What ensues is an epic display of not getting the point.
It is difficult to really convey the sense of entitlement that came across from this woman if you can't hear her snotty, exasperated tone and see her body language. I won't lay out the entire conversation that followed, but some choice quotes:
Her (haughty): "Well, first of all, this is a /crossover/ vehicle."
Me: "Crossover is not compact. Your vehicle is parked improperly and it's rude to others who park here."
Me: "I am not being rude. I have not raised my voice or insulted you. I'm simply saying that your vehicle is parked improperly and it's inconsiderate."
Her: "Yes, but you were very... confrontational when you approached me."
Me: "Yes. That's because I was confronting you about the fact that you parked your SUV in a compact spot."
Her (testy): "You have plenty of room to get out. Would you like me to pull my vehicle forward a bit? Would that satisfy you?"
Me: "No, because that's not the point. Your vehicle is parked in a spot where it does not belong."
Her: "You're using a double standard. Why don't you go around and put a little note on every vehicle that's parked like this."

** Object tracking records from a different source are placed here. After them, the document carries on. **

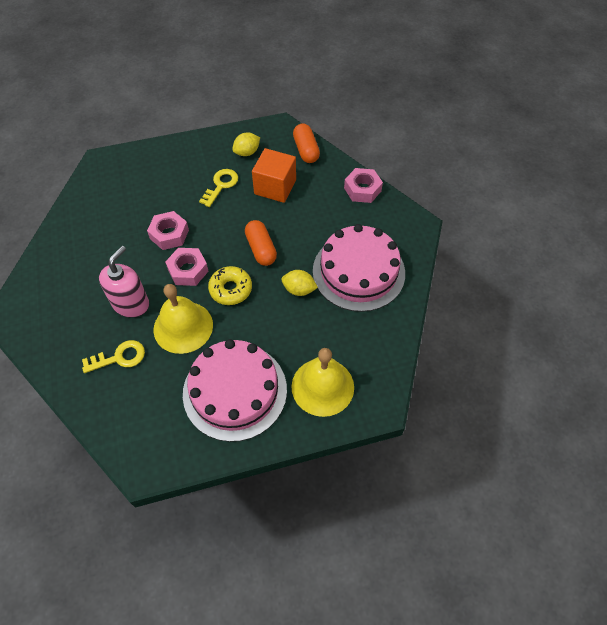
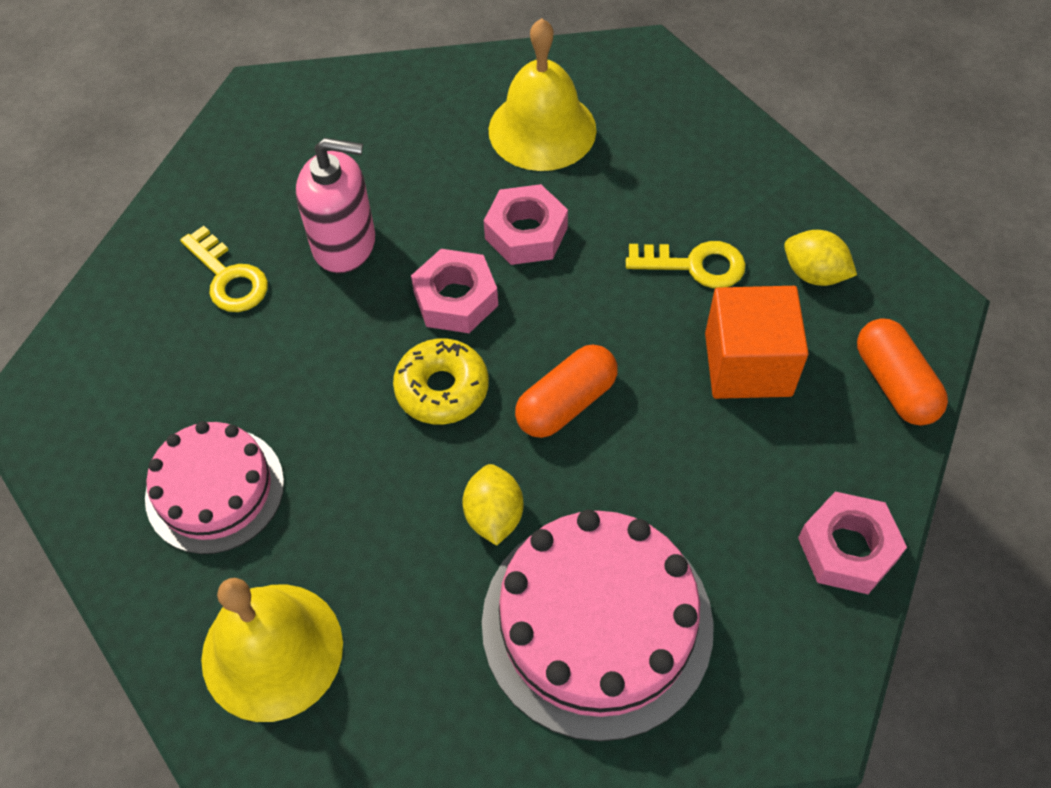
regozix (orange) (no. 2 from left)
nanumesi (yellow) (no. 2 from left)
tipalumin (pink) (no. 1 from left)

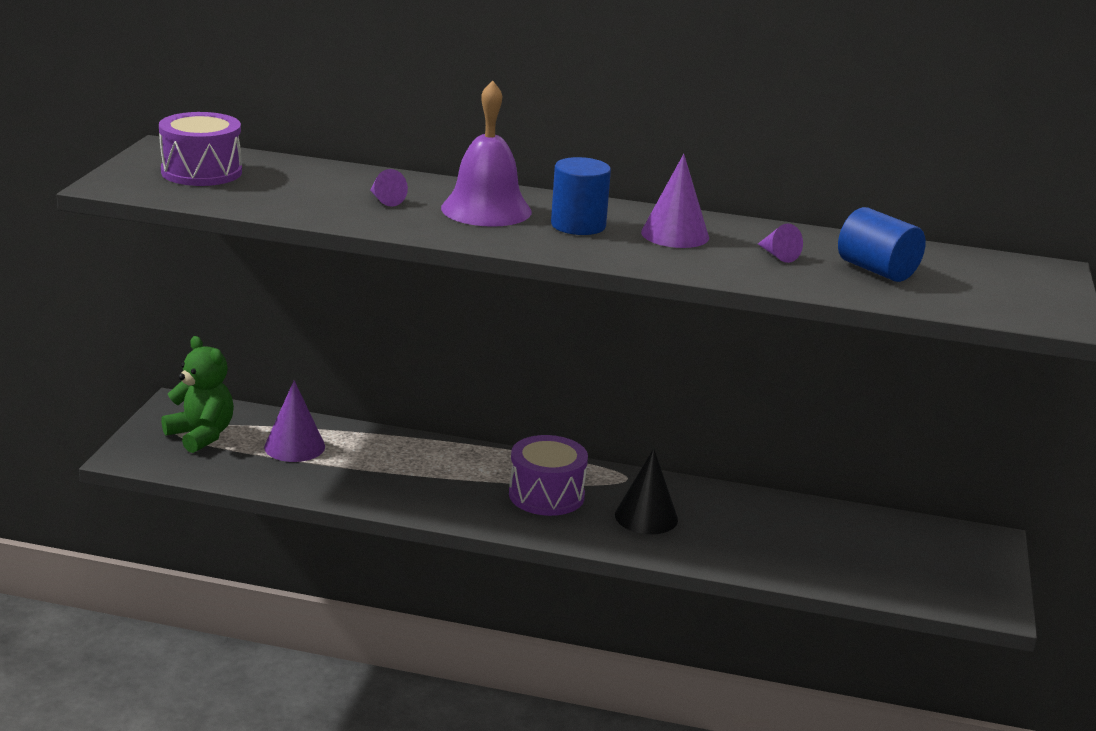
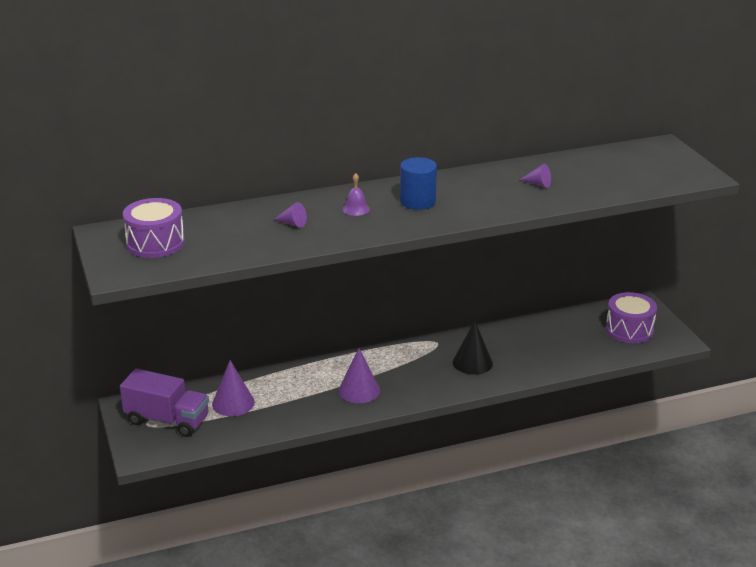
nanumesi (purple)
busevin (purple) (no. 3 from left)
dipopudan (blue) (no. 2 from left in the first image)
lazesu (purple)
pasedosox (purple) (no. 2 from left)

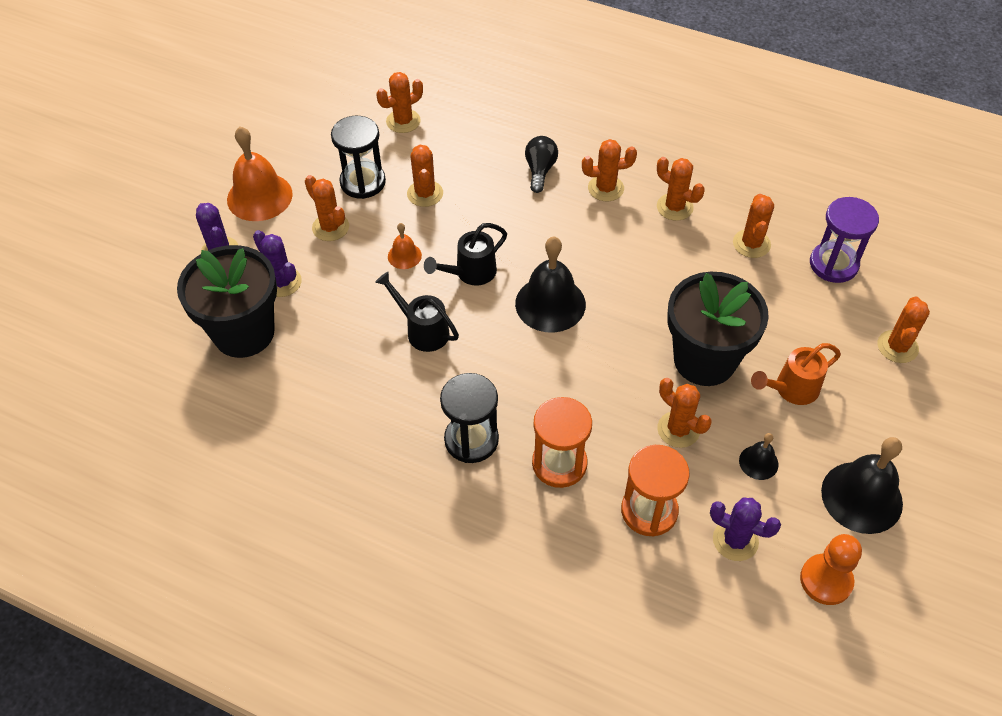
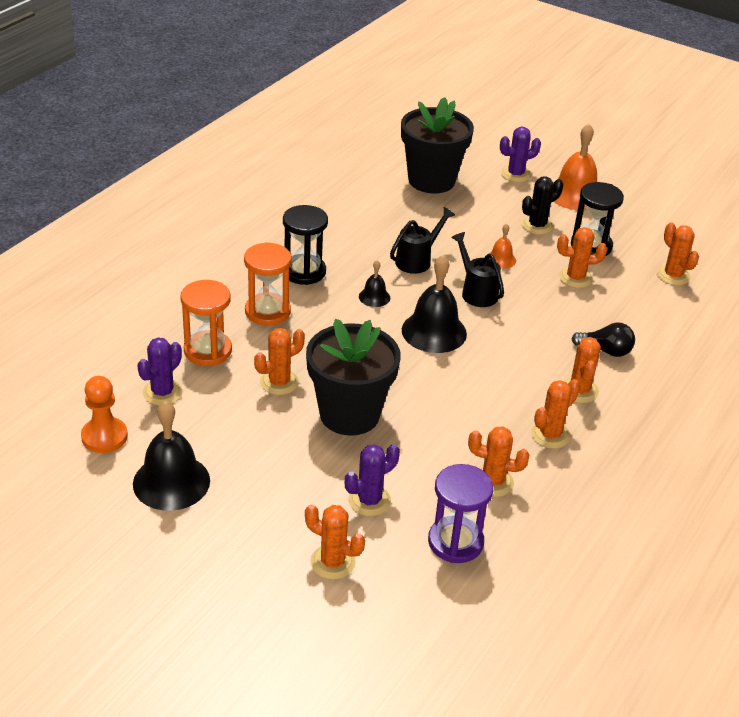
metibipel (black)
metibipel (purple) (no. 2 from left)
silusal (orange)
nanumesi (black) (no. 2 from left)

Me: "That's not my job. I said something today because we pulled in at the same time. And it's not a double standard--my car is parked in an appropriate spot."
Her (as I turn to leave): "You know, I am just /ashamed/ that we work at the same place."
I didn't answer that parting shot of hers: it was a clear sign that she'd lost and she knew it. She stormed back to her vehicle, and as I was walking to the elevator I noticed her starting her engine and moving to another spot.